- [Exercise] Could you repeat the listing below exactly while leaving its pictures behind?

- [Exercise data]
--
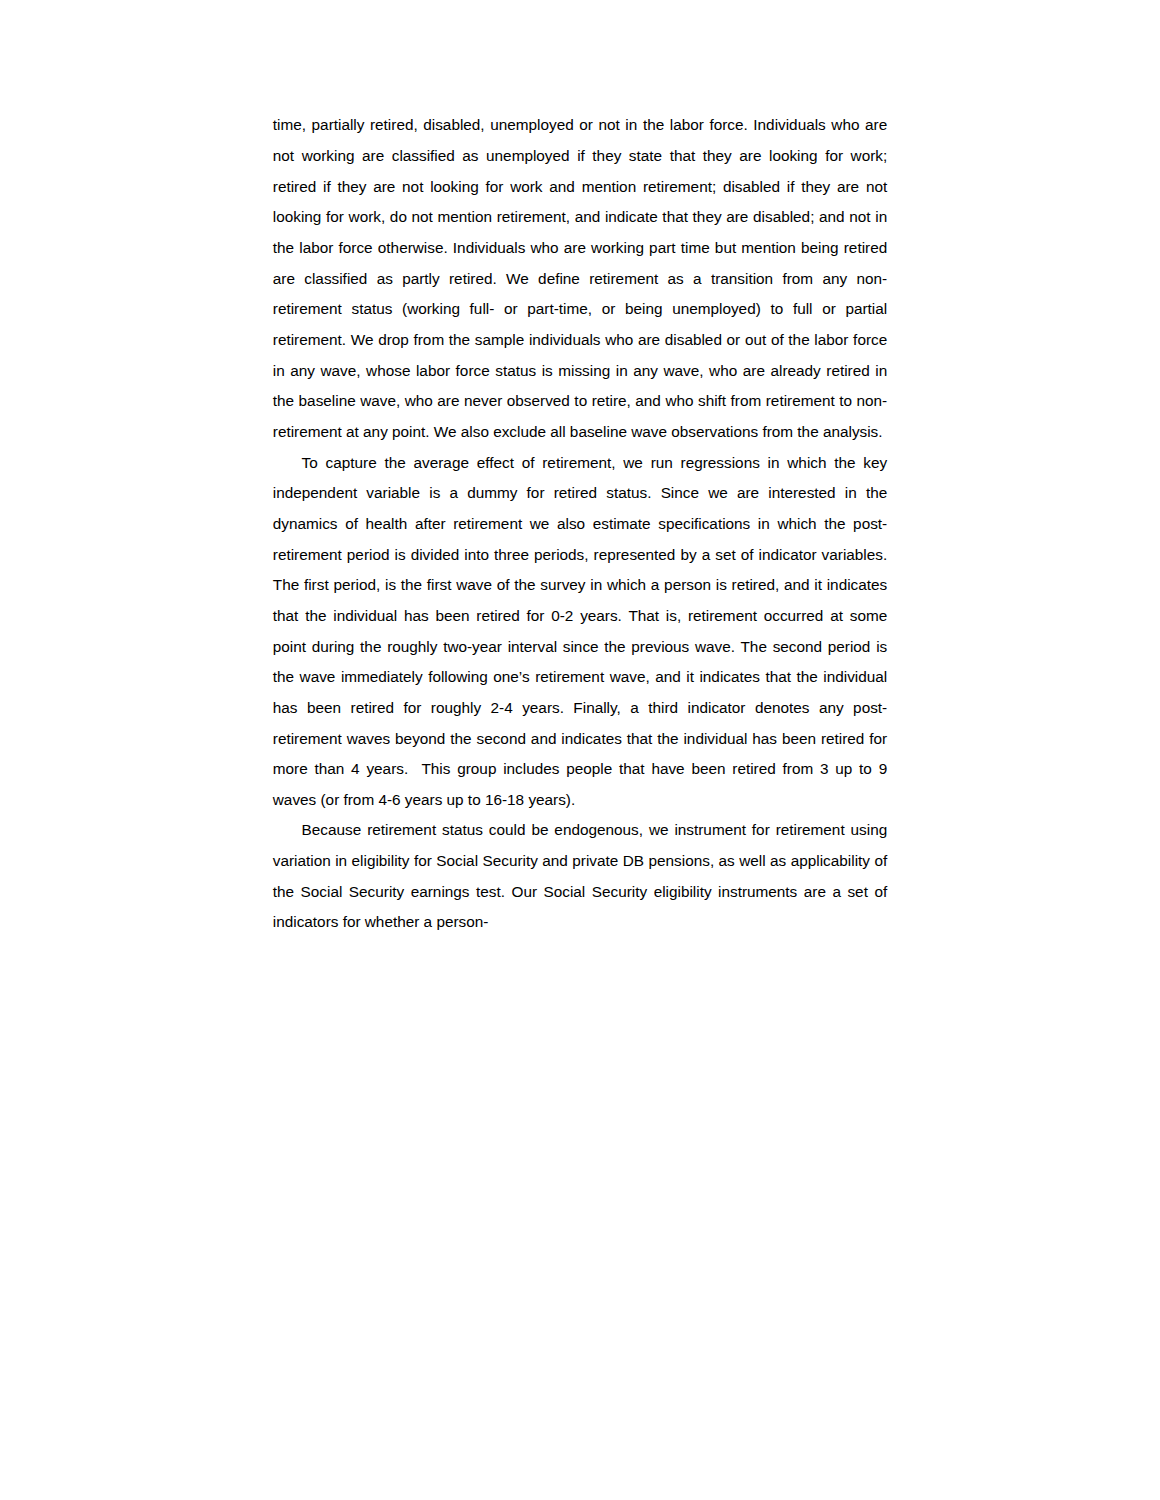time, partially retired, disabled, unemployed or not in the labor force. Individuals who are not working are classified as unemployed if they state that they are looking for work; retired if they are not looking for work and mention retirement; disabled if they are not looking for work, do not mention retirement, and indicate that they are disabled; and not in the labor force otherwise. Individuals who are working part time but mention being retired are classified as partly retired. We define retirement as a transition from any non-retirement status (working full- or part-time, or being unemployed) to full or partial retirement. We drop from the sample individuals who are disabled or out of the labor force in any wave, whose labor force status is missing in any wave, who are already retired in the baseline wave, who are never observed to retire, and who shift from retirement to non-retirement at any point. We also exclude all baseline wave observations from the analysis.
To capture the average effect of retirement, we run regressions in which the key independent variable is a dummy for retired status. Since we are interested in the dynamics of health after retirement we also estimate specifications in which the post-retirement period is divided into three periods, represented by a set of indicator variables. The first period, is the first wave of the survey in which a person is retired, and it indicates that the individual has been retired for 0-2 years. That is, retirement occurred at some point during the roughly two-year interval since the previous wave. The second period is the wave immediately following one’s retirement wave, and it indicates that the individual has been retired for roughly 2-4 years. Finally, a third indicator denotes any post-retirement waves beyond the second and indicates that the individual has been retired for more than 4 years. This group includes people that have been retired from 3 up to 9 waves (or from 4-6 years up to 16-18 years).
Because retirement status could be endogenous, we instrument for retirement using variation in eligibility for Social Security and private DB pensions, as well as applicability of the Social Security earnings test. Our Social Security eligibility instruments are a set of indicators for whether a person-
--
- [Exercise answer]
time, partially retired, disabled, unemployed or not in the labor force. Individuals who are not working are classified as unemployed if they state that they are looking for work; retired if they are not looking for work and mention retirement; disabled if they are not looking for work, do not mention retirement, and indicate that they are disabled; and not in the labor force otherwise. Individuals who are working part time but mention being retired are classified as partly retired. We define retirement as a transition from any non-retirement status (working full- or part-time, or being unemployed) to full or partial retirement. We drop from the sample individuals who are disabled or out of the labor force in any wave, whose labor force status is missing in any wave, who are already retired in the baseline wave, who are never observed to retire, and who shift from retirement to non-retirement at any point. We also exclude all baseline wave observations from the analysis.
To capture the average effect of retirement, we run regressions in which the key independent variable is a dummy for retired status. Since we are interested in the dynamics of health after retirement we also estimate specifications in which the post-retirement period is divided into three periods, represented by a set of indicator variables. The first period, is the first wave of the survey in which a person is retired, and it indicates that the individual has been retired for 0-2 years. That is, retirement occurred at some point during the roughly two-year interval since the previous wave. The second period is the wave immediately following one’s retirement wave, and it indicates that the individual has been retired for roughly 2-4 years. Finally, a third indicator denotes any post-retirement waves beyond the second and indicates that the individual has been retired for more than 4 years. This group includes people that have been retired from 3 up to 9 waves (or from 4-6 years up to 16-18 years).
Because retirement status could be endogenous, we instrument for retirement using variation in eligibility for Social Security and private DB pensions, as well as applicability of the Social Security earnings test. Our Social Security eligibility instruments are a set of indicators for whether a person-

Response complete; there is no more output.